KPMG Nigeria: Naira may continue to depreciate amid decline in foreign capital inflows
April 06
13:55 2023

KPMG Nigeria says the naira faces risk of further depreciation in 2023 due to the recent decline in foreign capital importation into Nigeria. 

In an article released on Thursday, titled, ‘Precipitous Decline in Foreign Capital in a Transition Period’, the firm predicted that the country may also struggle to attract foreign capital during the year, unless crude oil and non-oil exports are increased.

The National Bureau of Statistics, in its latest report, had said capital importation into Nigeria declined by 8.53 percent in the fourth quarter (Q4) of 2022.

According to the statistics office, the total capital imported into Nigeria in the period under review, was valued at $1.06 billion — down from $1.16 billion in Q3 2022.


KPMG, in its analysis, attributed the decline in capital importation to the rounds of global economies’ monetary tightening, as well as low investor confidence due to the ambiguous foreign exchange regime.

Other factors include challenges in accessing foreign exchange, high foreign exchange volatility, unflattering ratings by Moody’s and Standards and Poors’, continuous security challenges, high cost of doing business, weak growth, high inflation and interest rates, and fiscal and monetary constraints.

The company said investors may also be finding it difficult to make certain investment decisions in a period of tense political transition.


“Capital importation figures has now shown a persistent decline from $23.9 billion in 2019, $9.65 billion in 2020, $6.70 billion in 2021, and $5.32 billion in 2022,” KPMG Nigeria said.

“The importance of capital inflows in a country where foreign exchange is in high demand to stimulate economic activity is very clear.

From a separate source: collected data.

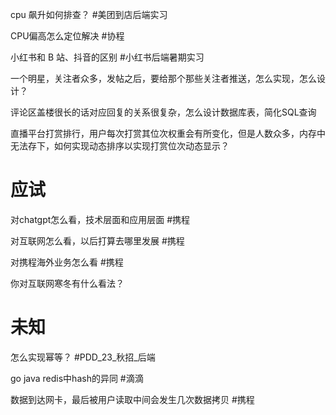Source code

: 
cpu 飙升如何排查？ #美团到店后端实习

CPU偏高怎么定位解决  #协程

小红书和 B 站、抖音的区别 #小红书后端暑期实习


一个明星，关注者众多，发帖之后，要给那个那些关注者推送，怎么实现，怎么设计？

评论区盖楼很长的话对应回复的关系很复杂，怎么设计数据库表，简化SQL查询


直播平台打赏排行，用户每次打赏其位次权重会有所变化，但是人数众多，内存中无法存下，如何实现动态排序以实现打赏位次动态显示？


# 应试

对chatgpt怎么看，技术层面和应用层面 #携程

对互联网怎么看，以后打算去哪里发展 #携程

对携程海外业务怎么看 #携程

你对互联网寒冬有什么看法？

# 未知

怎么实现幂等？ #PDD_23_秋招_后端 

go java redis中hash的异同 #滴滴

数据到达网卡，最后被用户读取中间会发生几次数据拷贝 #携程

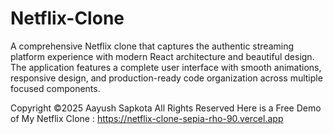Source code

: # Netflix-Clone
A comprehensive Netflix clone that captures the authentic streaming platform experience with modern React architecture and beautiful design. The application features a complete user interface with smooth animations, responsive design, and production-ready code organization across multiple focused components.

Copyright ©2025 Aayush Sapkota All Rights Reserved 
Here is a Free Demo of My Netflix Clone : https://netflix-clone-sepia-rho-90.vercel.app
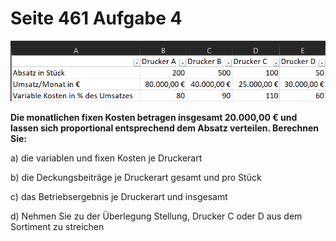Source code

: # Seite 461 Aufgabe 4

![Alt text](image.png)

__Die monatlichen fixen Kosten betragen insgesamt 20.000,00 € und lassen sich proportional entsprechend dem Absatz verteilen.
Berechnen Sie:__

a) die variablen und fixen Kosten je Druckerart

b) die Deckungsbeiträge je Druckerart gesamt und pro Stück

c) das Betriebsergebnis je Druckerart und insgesamt

d) Nehmen Sie zu der Überlegung Stellung, Drucker C oder D aus dem Sortiment zu streichen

“Accordingly, the continuous decline in foreign capital inflows in the presence of dwindling crude oil sales, and [a] generally poor and unstable export earnings, has slowed down foreign reserves accretion and widened the foreign exchange supply gap, thereby putting pressure on the exchange rate which has depreciated for the most part since 2022.

“Additionally, inadequate access to foreign exchange has constrained inputs for production leading to higher production costs, lower revenues and slower economic growth.”


KPMG Nigeria said the country is currently experiencing an economic slowdown which suggested a weakened consumer demand, hyperinflation, high interest rates and a more volatile fiscal and monetary conditions.

“While substantial reforms may yet be done to reverse the trend of declining foreign capital in the long term, we believe that in the meantime, the country will struggle to attract increasing foreign capital for most of 2023 and struggle to keep the exchange rate from depreciating further, unless it is able to boost its crude oil and non-oil exports, especially now that oil prices are once again rising,” the professional services firm said.